WHEN should you start to play Dungeons and Dragons? How about right now!

Chances are pretty good that if you’re not already playing D&D, you’ve heard of it or you’re familiar with similar Role Playing Table Top/Video Games. For many, the 48-year history and 5 different editions seem to be an impossibly high barrier for entry. It’s scary! I felt the same way as a kid trying to get into comic books. Spider-Man was so cool to me, and something I wanted to get into, but do I hunt down Amazing Fantasy #15? Do I just pick a comic from a shelf and hope I understand what’s going on? Why is one Ultimate and one Superior? As some kindly elder-nerds once helped me understand Spider-Man, I aim to help you dear readers to break down the mystique around this magical game that’s been around for nearly half a century.

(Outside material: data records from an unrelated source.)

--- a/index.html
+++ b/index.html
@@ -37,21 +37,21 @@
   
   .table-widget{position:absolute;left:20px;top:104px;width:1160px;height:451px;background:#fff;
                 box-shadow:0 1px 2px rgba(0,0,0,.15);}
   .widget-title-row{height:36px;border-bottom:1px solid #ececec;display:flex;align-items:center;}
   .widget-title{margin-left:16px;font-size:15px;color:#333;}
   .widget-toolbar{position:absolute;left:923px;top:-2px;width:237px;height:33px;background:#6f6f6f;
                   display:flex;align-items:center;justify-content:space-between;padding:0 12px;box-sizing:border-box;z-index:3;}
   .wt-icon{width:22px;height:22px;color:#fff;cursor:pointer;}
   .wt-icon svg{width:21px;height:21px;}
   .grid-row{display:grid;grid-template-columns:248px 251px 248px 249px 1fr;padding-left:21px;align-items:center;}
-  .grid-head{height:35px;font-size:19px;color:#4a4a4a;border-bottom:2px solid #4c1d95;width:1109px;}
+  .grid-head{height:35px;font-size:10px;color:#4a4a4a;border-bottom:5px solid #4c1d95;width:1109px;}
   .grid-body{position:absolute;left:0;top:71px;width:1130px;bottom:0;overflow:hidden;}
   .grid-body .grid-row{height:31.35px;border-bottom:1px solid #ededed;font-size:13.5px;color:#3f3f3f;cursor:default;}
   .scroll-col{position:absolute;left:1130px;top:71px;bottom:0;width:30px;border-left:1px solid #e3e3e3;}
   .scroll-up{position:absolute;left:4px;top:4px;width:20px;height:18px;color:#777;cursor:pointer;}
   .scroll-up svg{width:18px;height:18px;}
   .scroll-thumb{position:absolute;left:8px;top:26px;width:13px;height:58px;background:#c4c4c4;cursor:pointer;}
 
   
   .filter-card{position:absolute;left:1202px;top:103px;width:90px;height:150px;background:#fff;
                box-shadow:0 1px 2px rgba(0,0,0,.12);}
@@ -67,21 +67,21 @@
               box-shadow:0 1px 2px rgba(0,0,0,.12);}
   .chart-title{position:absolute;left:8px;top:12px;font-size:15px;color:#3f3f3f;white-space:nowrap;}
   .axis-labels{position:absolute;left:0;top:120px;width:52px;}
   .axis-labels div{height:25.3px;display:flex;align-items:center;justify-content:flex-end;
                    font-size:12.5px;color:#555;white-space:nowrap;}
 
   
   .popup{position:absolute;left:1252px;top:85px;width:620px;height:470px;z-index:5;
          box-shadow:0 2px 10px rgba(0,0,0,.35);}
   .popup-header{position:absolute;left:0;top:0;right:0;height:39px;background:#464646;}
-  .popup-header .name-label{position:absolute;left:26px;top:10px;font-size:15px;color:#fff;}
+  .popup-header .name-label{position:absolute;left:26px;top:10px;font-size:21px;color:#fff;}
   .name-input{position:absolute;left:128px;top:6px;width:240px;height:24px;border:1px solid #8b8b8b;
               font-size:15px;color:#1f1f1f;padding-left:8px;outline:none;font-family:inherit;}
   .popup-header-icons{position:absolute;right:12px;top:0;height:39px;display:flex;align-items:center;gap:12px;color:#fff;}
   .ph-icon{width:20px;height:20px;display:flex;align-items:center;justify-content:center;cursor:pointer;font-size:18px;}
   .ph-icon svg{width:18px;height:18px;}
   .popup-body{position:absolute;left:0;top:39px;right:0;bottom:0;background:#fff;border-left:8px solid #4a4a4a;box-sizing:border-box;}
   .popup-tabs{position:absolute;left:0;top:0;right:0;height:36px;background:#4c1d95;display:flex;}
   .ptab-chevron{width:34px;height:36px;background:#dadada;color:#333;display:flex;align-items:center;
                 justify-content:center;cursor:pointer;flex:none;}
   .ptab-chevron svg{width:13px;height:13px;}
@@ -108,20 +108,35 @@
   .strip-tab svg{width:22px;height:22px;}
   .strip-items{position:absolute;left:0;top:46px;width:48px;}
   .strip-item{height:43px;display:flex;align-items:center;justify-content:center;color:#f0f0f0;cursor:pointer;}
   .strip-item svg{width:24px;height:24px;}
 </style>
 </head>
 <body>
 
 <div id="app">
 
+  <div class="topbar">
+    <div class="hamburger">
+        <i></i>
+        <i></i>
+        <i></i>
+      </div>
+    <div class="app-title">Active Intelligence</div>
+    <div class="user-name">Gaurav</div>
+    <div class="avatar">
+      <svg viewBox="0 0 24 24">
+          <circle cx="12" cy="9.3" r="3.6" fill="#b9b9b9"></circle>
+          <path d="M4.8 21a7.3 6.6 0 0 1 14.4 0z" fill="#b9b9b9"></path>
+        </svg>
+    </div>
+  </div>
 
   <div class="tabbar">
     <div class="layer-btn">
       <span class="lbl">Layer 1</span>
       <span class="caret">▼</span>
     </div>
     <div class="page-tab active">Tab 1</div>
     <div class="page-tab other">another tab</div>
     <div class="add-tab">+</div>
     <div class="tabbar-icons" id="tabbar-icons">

Over the next month, we will be covering the WHO? WHAT? WHEN? WHERE? and WHY? of D&D in a no-rules, no-math, hakuna-matata, no-worries kind of way. We’ll talk about WHO are the adventurers of D&D: the races and ancestries like elves and dwarves and how you can reflect bits of yourself through fantasy cultures. We’ll discuss WHAT adventurers do: the 13 classes and how each of them contributes to your adventuring party. We’ll go over WHERE your adventure will take place: the various worlds of the D&D multiverse and the genres you can use them to play around in. Finally, we’ll cover WHY you should play with first-hand accounts of epic moments from real home games. But first, we’ll cover the WHEN of D&D with a brief history of the game and where we are now in 2022.

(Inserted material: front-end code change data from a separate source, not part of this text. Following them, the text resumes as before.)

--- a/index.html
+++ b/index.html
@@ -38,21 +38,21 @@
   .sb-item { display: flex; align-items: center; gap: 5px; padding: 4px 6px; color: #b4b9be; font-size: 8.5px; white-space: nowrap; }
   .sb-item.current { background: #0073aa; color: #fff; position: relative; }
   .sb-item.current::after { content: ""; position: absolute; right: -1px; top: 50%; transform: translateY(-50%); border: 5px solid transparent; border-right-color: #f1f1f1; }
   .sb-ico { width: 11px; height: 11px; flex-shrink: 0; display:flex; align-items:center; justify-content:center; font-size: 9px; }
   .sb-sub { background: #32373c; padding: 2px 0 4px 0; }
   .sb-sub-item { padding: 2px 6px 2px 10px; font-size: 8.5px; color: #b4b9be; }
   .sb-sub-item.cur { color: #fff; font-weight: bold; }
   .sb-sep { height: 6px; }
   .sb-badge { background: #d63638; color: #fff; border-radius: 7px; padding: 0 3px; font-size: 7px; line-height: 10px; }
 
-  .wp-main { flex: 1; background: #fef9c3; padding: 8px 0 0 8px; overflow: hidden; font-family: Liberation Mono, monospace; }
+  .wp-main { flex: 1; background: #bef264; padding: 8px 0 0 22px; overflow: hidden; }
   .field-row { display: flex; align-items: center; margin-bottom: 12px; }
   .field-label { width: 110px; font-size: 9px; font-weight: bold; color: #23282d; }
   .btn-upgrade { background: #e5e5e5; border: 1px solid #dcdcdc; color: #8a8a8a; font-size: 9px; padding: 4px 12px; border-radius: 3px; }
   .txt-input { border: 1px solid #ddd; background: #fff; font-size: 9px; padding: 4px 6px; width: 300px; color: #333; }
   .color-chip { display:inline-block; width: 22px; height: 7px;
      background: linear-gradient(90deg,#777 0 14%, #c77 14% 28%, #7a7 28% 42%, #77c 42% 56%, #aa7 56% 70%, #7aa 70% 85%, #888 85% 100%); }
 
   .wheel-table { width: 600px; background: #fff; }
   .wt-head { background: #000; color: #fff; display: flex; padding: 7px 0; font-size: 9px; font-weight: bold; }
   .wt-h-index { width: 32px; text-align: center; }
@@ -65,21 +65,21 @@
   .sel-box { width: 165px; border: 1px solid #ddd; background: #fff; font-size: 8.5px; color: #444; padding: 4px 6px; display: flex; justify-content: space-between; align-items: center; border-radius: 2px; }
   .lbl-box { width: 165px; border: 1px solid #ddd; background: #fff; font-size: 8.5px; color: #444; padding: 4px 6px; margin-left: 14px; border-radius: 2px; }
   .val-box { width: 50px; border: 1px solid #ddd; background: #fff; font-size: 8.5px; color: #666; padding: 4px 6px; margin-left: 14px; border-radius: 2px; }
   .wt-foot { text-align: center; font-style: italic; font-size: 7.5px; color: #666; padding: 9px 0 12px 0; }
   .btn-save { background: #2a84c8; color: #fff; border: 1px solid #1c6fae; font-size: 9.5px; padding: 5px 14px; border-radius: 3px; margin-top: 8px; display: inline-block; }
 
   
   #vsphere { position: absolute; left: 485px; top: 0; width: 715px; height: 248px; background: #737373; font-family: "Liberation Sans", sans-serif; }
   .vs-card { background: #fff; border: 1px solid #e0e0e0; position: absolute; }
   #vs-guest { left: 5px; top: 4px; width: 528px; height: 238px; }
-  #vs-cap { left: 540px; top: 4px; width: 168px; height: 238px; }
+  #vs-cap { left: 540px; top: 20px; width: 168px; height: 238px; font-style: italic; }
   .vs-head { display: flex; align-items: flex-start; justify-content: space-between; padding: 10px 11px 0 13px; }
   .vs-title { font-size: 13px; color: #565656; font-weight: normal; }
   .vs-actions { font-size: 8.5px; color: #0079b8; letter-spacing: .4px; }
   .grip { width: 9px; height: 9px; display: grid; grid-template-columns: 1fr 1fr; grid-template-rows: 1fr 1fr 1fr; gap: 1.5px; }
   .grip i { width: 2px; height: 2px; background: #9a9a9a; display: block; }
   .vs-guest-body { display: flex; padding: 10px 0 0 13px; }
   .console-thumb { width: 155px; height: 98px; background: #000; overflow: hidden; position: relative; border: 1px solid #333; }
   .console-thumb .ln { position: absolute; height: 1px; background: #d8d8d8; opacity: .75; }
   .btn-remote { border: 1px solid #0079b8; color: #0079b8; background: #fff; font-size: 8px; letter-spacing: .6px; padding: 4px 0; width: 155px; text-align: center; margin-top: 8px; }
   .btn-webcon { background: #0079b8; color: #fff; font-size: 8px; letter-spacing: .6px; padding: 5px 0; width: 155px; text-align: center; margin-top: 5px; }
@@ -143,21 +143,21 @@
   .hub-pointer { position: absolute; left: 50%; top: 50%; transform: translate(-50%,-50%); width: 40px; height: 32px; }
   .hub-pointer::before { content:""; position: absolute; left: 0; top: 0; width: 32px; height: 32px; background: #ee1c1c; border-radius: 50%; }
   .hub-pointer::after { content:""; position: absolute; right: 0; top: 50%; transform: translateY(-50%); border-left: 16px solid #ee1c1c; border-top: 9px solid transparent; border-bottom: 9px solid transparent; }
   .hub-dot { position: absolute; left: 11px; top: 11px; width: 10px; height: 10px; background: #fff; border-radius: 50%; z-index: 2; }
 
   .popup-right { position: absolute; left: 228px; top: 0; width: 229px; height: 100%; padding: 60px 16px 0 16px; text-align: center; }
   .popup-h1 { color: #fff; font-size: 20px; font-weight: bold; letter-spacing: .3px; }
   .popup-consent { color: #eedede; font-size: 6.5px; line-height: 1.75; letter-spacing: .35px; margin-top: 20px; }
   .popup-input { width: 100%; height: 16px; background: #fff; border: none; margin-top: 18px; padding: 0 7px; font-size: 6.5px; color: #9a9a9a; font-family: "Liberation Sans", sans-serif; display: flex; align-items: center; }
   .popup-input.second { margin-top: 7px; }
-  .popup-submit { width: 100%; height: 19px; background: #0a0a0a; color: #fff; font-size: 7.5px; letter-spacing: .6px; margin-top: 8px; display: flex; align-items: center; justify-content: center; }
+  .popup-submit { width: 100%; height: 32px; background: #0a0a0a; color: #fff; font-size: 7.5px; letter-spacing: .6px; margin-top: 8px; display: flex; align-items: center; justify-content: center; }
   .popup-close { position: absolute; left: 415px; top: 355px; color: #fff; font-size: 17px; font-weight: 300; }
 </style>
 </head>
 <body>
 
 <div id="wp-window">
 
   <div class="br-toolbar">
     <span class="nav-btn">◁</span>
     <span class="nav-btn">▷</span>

Dungeons and Dragons was created by Gary Gygax and Dave Arneson in 1974. The two had been avid wargamers in Lake Geneva, Wisconsin, and wanted to improve their favorite pastime by making a game where you control a single character instead of an entire army, and also what if Dragons were there? They kept several aspects from wargaming, hand-painted miniatures, polyhedral dice, and gridded battle maps to help determine distances. Over the next few decades, D&D would experience epic highs and lows, from being a kid-friendly Saturday morning cartoon to being demonized by the media as “satanic” and “evil”. Much has been written about the fascinating history of this game (my favorite being Art and Arcana: A Visual History) but no one expects you to read a history book before you pick up a new hobby! So let’s fast-forward to where D&D is now.

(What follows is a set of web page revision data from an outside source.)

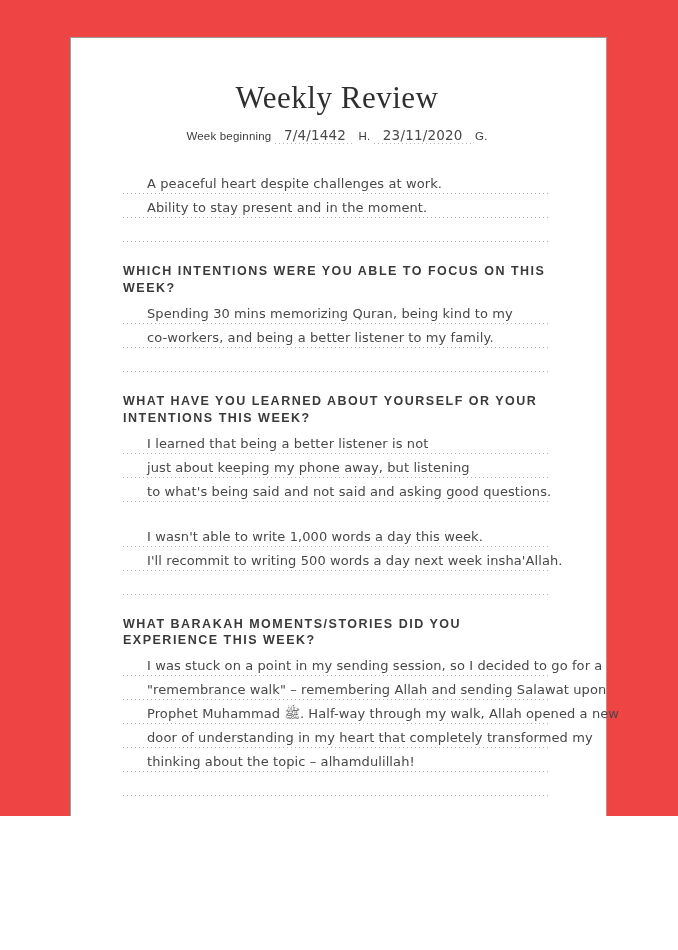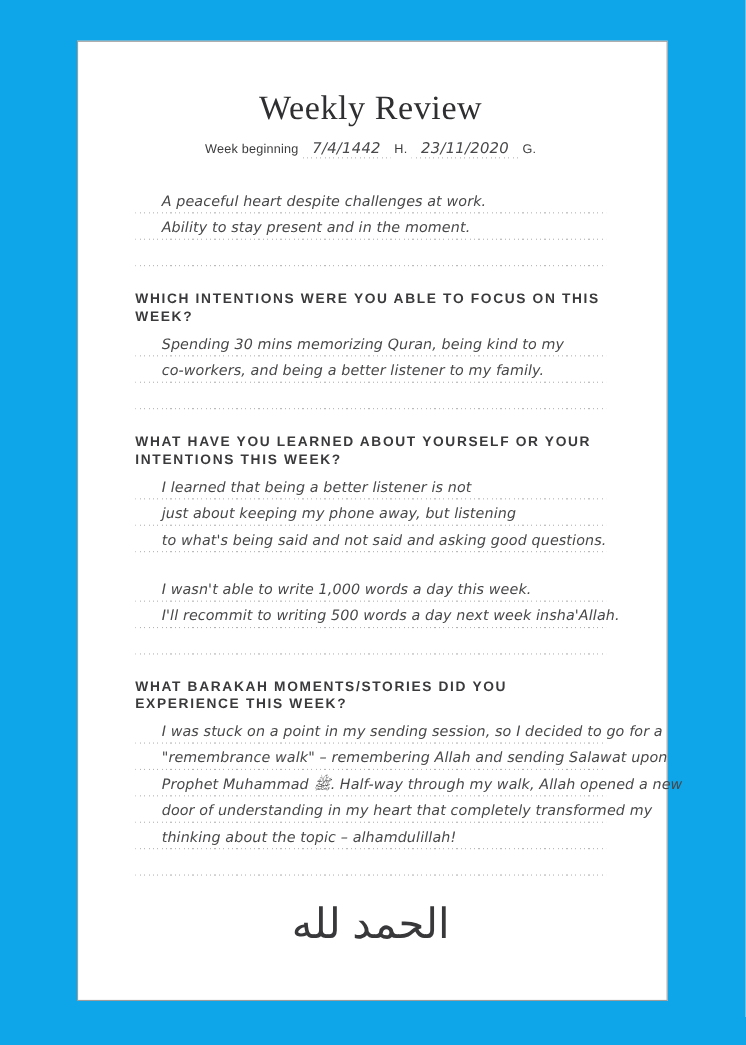--- a/index.html
+++ b/index.html
@@ -1,20 +1,20 @@
 <!DOCTYPE html>
 <html><head>
 <meta charset="utf-8">
 <style>
   html, body { margin: 0; padding: 0; background: #ffffff; }
   #stage {
     position: relative;
     width: 678px;
-    height: 950px;
-    background: #0ea5e9;
+    height: 816px;
+    background: #ef4444;
     overflow: hidden;
     font-family: "Liberation Sans", sans-serif;
   }
   .page-card {
     position: absolute;
     left: 70px;
     top: 37px;
     width: 537px;
     height: 873px;
     box-sizing: border-box;
@@ -34,21 +34,20 @@
   .week-line {
     text-align: center;
     margin-bottom: 26px;
     font-size: 11.5px;
     letter-spacing: 0.2px;
     color: #3c3c3e;
     white-space: nowrap;
   }
   .hand {
     font-family: "DejaVu Sans", sans-serif;
-    font-style: italic;
     color: #48484a;
   }
   .date-field {
     display: inline-block;
     font-size: 13.5px;
     line-height: 14px;
     padding: 0 9px 2px 9px;
     background-image: repeating-linear-gradient(to right, #b3b3b3 0 1px, transparent 1px 4px);
     background-position: left bottom;
     background-size: 100% 1px;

These days Dungeons and Dragons has maintained many of the elements that made it popular in the first place while allowing itself to evolve with the times. We are currently in the middle of the 5th Edition (or 5e) of D&D, which refers to the most recent revamp of the rules released in 2014. This edition has exploded in popularity by leaning into the Role-Playing aspects of the game, so even though combat and math are still a part of the game, 5e gives the option to focus on the “Theater of the Mind”. This emphasis on imaginative storytelling combined with modern technology has lead to the dawn of the Actual Play.

Critical Role, Dimension 20, The Adventure Zone, Not Another D&D Podcast, these are just the tip of the iceberg that is D&D Actual Plays. Some are streamed live over Twitch or Youtube, some are meticulously edited to include music and sound effects, some have huge audiences and fandoms, others are small streams of friends being silly and having a good time. D&D Actual Plays has been the biggest factor in the growth of D&D over the past five years because it allows viewers to take a peek at what these dungeons are and find out why they’re so full of dragons.
It’s like sports. Maybe you only ever play football once a year at Thanksgiving, but if you’re a fan and watch games live on TV you’re unlikely to need a refresher on the rules. The same is true of D&D Actual Plays. Watching Actual Plays because you like the stories or the players is a great way to learn and discover the great D&D secret: the rules don’t matter. The rules are just a tool that you and your friends use to tell great stories. Telling stories around the fire is one of the oldest ways human beings have been entertaining themselves, it just so happens that our fire is the glow of a computer screen filled with the laughing faces of your adventuring party, or a bowl of Flamin Hot Cheetos in your best friend’s basement.